[[ Input open ]]

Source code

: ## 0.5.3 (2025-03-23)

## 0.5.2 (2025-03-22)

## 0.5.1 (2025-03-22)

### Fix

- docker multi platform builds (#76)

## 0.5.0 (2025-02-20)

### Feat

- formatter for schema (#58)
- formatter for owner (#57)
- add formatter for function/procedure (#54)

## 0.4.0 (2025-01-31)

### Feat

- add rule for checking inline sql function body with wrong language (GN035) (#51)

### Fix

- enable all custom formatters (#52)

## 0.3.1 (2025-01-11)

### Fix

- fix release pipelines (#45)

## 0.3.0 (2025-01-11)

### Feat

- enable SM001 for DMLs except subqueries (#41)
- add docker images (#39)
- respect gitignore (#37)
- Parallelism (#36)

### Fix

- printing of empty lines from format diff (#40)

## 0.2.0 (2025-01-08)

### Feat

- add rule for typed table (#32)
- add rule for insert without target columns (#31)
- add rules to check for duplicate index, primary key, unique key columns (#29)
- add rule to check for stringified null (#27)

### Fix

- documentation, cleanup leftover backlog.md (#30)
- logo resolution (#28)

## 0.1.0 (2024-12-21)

[[ Input closed ]]

*Work required*. Output the records above exactly as written.

*Reply*.
Source code

: ## 0.5.3 (2025-03-23)

## 0.5.2 (2025-03-22)

## 0.5.1 (2025-03-22)

### Fix

- docker multi platform builds (#76)

## 0.5.0 (2025-02-20)

### Feat

- formatter for schema (#58)
- formatter for owner (#57)
- add formatter for function/procedure (#54)

## 0.4.0 (2025-01-31)

### Feat

- add rule for checking inline sql function body with wrong language (GN035) (#51)

### Fix

- enable all custom formatters (#52)

## 0.3.1 (2025-01-11)

### Fix

- fix release pipelines (#45)

## 0.3.0 (2025-01-11)

### Feat

- enable SM001 for DMLs except subqueries (#41)
- add docker images (#39)
- respect gitignore (#37)
- Parallelism (#36)

### Fix

- printing of empty lines from format diff (#40)

## 0.2.0 (2025-01-08)

### Feat

- add rule for typed table (#32)
- add rule for insert without target columns (#31)
- add rules to check for duplicate index, primary key, unique key columns (#29)
- add rule to check for stringified null (#27)

### Fix

- documentation, cleanup leftover backlog.md (#30)
- logo resolution (#28)

## 0.1.0 (2024-12-21)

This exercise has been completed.